• Tasks
- 1) In the thread on cleaning a car interior, what product does Kanikuman use on both the exterior and interior plastics?
- 2) Using the thread on cleaning a car interior, decide whether each statement agrees with it, and answer yes or no while quoting the deciding words: (a) YELLOW_TT cleans the inside plastics with MrShean. (b) Kanikuman says the 303 Protectant leaves a glossy finish. (c) Templar backs using cheap babywipes on the leather.
- 3) Return the part of the thread on cleaning a car interior from "## Templar (Mar" to "inside and out.", copied word for word.

• Excerpt provided
——

# Cleaning interior?



## ELVIS (Oct 7, 2012)

Suggestions for best products(s) to do dash top and platic parts of doors/next to rear seats etc etc.

Want to get any grime out and give it a really good clean. Soap and soft brush followed by a cleaner/polish?

All i know is dont use silicon as its slippy and dont lick any bare wires. thats it really


----------



## YELLOW_TT (Feb 25, 2004)

I use MrShean for all my inside plastics


----------



## L0z (Sep 8, 2011)

Auto Glym products.


----------



## ELVIS (Oct 7, 2012)

L0z said:


> Auto Glym products.


Had a look in gsf today. there are lots to choose from. my head hurt. i went to buy a burger from the greasy spoon caravan to recover. any particular one?

cheers chap


----------



## L0z (Sep 8, 2011)

Leather cleaner, leather balm, also you can get the interior plastic and vinyl spray.

All great products.


----------



## WozzaTT (Jan 15, 2006)

Babywipes was all I ever used on the dash and plastics etc in my MK1 - kept it immaculate.

Save yourself a few quid.


----------



## Kanikuman (May 13, 2010)

I use Aerospace 303 Protectant spray on both the exterior and interior plastics. It leaves a nice matt finish when buffed and helps prevent UV fading. You can purchase it from most car care websites (not Halfrauds).


----------



## Templar (Mar 9, 2012)

Kanikuman said:


> I use Aerospace 303 Protectant spray on both the exterior and interior plastics. It leaves a nice matt finish when buffed and helps prevent UV fading. You can purchase it from most car care websites (not Halfrauds).


+1, a great alround product for plastics inside and out.
+1 for Johnsons babywipes (not ya cheap ones) on the leather in between your yearly clean and conditioning.


----------



## JorgeTTCQ (May 7, 2002)

Einszett Cockpit Premium 

Cheers


----------

——

• Entries shown
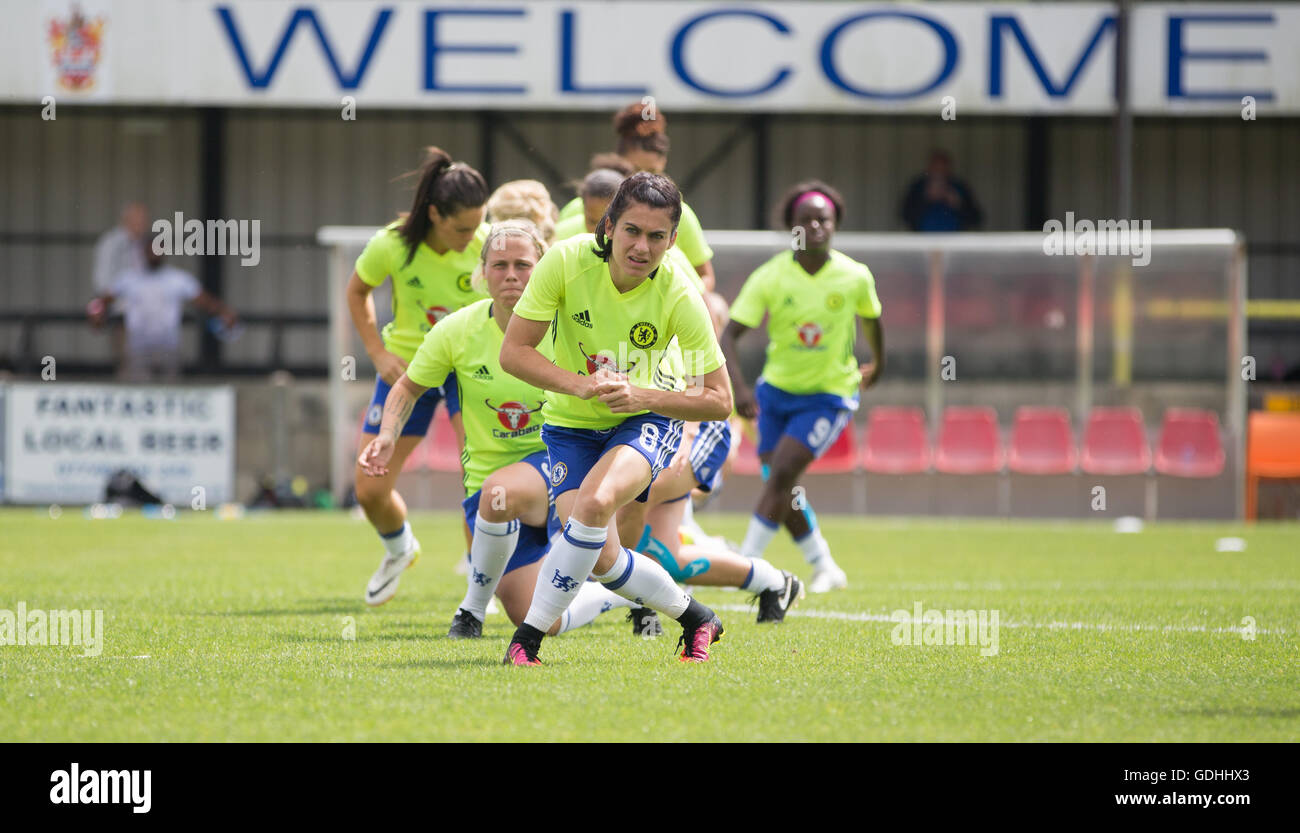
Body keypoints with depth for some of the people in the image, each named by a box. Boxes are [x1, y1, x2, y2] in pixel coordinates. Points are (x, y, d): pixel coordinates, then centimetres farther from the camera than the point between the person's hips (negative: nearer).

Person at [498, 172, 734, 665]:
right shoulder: (567, 261, -22)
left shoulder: (678, 298, -23)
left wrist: (642, 397, -31)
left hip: (646, 420, -2)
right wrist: (582, 385, -33)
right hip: (571, 424, 2)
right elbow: (512, 351, -18)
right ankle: (695, 618, 16)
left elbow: (719, 401, -17)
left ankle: (529, 636, -19)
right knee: (601, 559, -14)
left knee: (595, 501, -33)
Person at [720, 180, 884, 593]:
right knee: (781, 490, 5)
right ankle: (824, 567, 28)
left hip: (830, 394, -2)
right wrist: (739, 387, -33)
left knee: (782, 473, -19)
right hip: (776, 390, 2)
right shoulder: (770, 277, -13)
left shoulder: (855, 277, -11)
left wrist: (878, 364, 28)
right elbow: (729, 335, -17)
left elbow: (871, 318, 12)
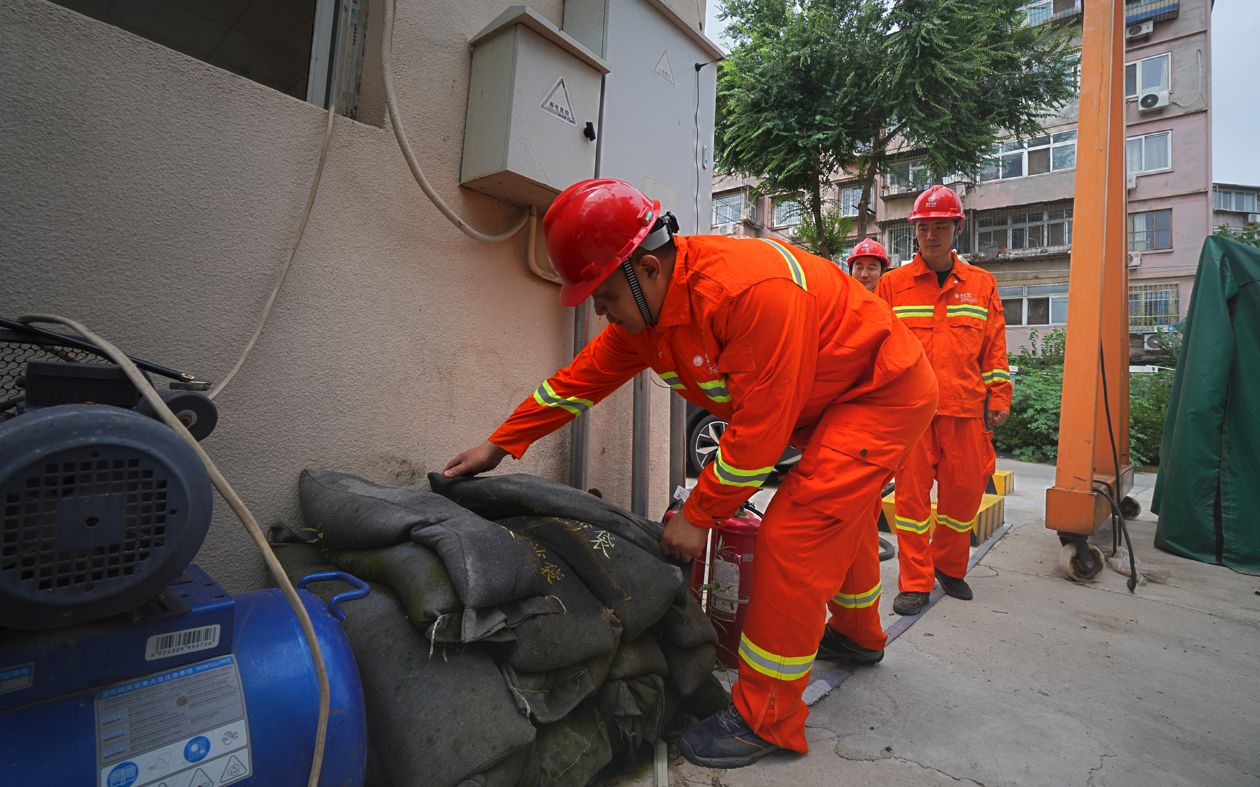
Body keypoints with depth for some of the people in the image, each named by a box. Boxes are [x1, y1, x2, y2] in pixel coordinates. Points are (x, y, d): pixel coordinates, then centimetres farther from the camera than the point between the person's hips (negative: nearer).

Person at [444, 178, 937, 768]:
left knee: (794, 533, -17)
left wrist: (696, 516, -21)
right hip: (824, 403, 9)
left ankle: (767, 721, -1)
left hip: (885, 391, -8)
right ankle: (858, 635, 49)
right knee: (838, 517, 23)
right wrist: (498, 445, 4)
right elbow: (583, 376, 0)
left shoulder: (752, 289, -36)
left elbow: (759, 429, -32)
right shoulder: (644, 303, -8)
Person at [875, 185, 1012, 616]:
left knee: (965, 490, 8)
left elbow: (994, 347, 13)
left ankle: (950, 567, 31)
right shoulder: (892, 284, 6)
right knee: (911, 491, 0)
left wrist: (998, 398, 7)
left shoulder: (982, 284, 12)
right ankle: (915, 582, 12)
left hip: (965, 407, 2)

——

• Solutions for each task
- 1) Aerospace 303 Protectant spray.

- 2)
(a) Yes: "I use MrShean for all my inside plastics"
(b) No: "It leaves a nice matt finish when buffed"
(c) No: "+1 for Johnsons babywipes (not ya cheap ones)"

- 3)
## Templar (Mar 9, 2012)

Kanikuman said:


> I use Aerospace 303 Protectant spray on both the exterior and interior plastics. It leaves a nice matt finish when buffed and helps prevent UV fading. You can purchase it from most car care websites (not Halfrauds).


+1, a great alround product for plastics inside and out.